With the lowest power consumption and smallest form factor on the market, Quad Small Form-factor Pluggable (QSFP) has become the leading compact, hot-pluggable transceiver interconnection system used in data centers. The highest data rate module, known as QSFP28, is used for 100 Gb/s links, and has become popular for the simple reason that upgrading from 40Gb/s (QSFP+) to 100Gb/s (a 2.5x increase in bandwidth) requires minimal hardware changes – due to it having the same form factor and size as its predecessor – for less than double the cost.

Data center operators are demanding the next generation of modules, and all eyes are on QSFP and other package standards to deliver it. Leading transceiver makers are near to commercializing or already have QSFP56 products on the market, capable of delivering 200Gb/s, and back-compatible with previous QSFP standards so that data centers can reuse and easily refresh their system designs cost effectively.

Beyond this, QSFP-DD (‘DD’ standing for Double Density) and Octal Small Form Factor Pluggable (OSFP) standards are regarded as having the greatest potential to deliver next generation speed. QSFP-DD electrical interfaces will employ eight lanes that operate up to 25 Gb/s NRZ modulation or 50 Gb/s PAM4 modulation, providing solutions up to 200 Gb/s or 400 Gb/s aggregate.

With development being led by top companies who have joined the QSFP-DD and OSFP Multi Source Agreement (MSA) Groups, progress will be rapid. However, key to unlocking performance in these new standards will be fitting more complex optics and electronics into roughly the same space.

An important hurdle in achieving this ambition is the optical interface – current discrete fiber based interface solutions can take up too much real estate in the package. Simply put, the manufacturers need an alternative.

Monolithic 3D solutions are a promising option, capable of outperforming their discrete counterparts in terms of compactness, but also offering increased reliability and flexibility, less fragility, lower assembly costs, and more potential for high-volume automated assembly.

At this crucial time, when small form factor is constraining the industry’s ability to increase speed, bandwidth and channel density, transceiver manufacturers need compact components – and a monolithic 3D optical interface fits the bill perfectly.

Assigned task 1:
Answer each question about the transceiver text from what it states.
(a) What data rate are QSFP28 modules used for?
(b) What does "DD" stand for in QSFP-DD?
(c) What does the text call an important hurdle in fitting more complex optics and electronics into roughly the same space?
Assigned task 2: Reproduce the transceiver text between "An important hurdle" and "high-volume automated assembly.", inclusive, replacing "real estate" with "space".
Assigned task 3: List every transceiver module standard that the transceiver text names by abbreviation.

Information shown:

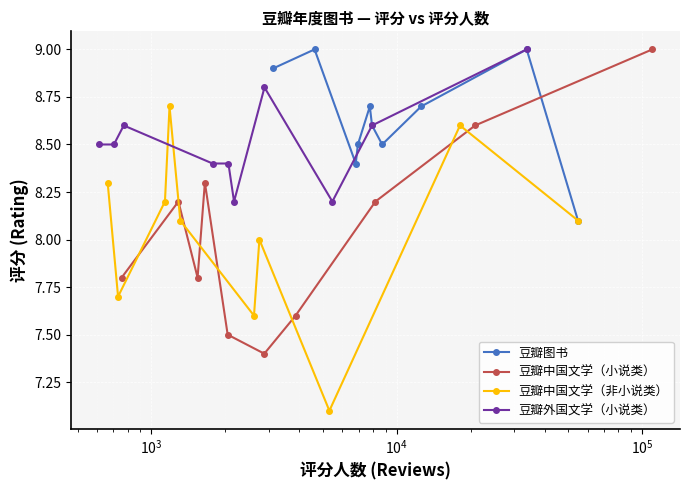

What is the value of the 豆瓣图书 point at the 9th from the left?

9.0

...

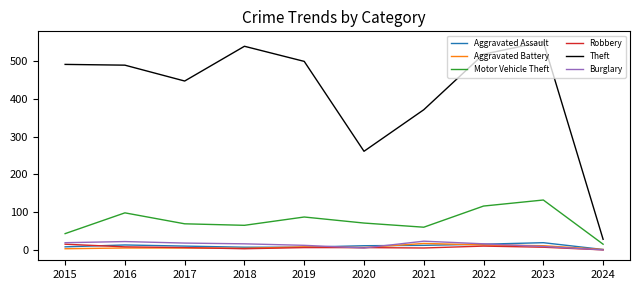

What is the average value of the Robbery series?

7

Result 1:
(a) 100 Gb/s links.
(b) Double Density.
(c) The optical interface.

Result 2:
An important hurdle in achieving this ambition is the optical interface – current discrete fiber based interface solutions can take up too much space in the package. Simply put, the manufacturers need an alternative.

Monolithic 3D solutions are a promising option, capable of outperforming their discrete counterparts in terms of compactness, but also offering increased reliability and flexibility, less fragility, lower assembly costs, and more potential for high-volume automated assembly.

Result 3: QSFP, QSFP28, QSFP+, QSFP56, QSFP-DD, OSFP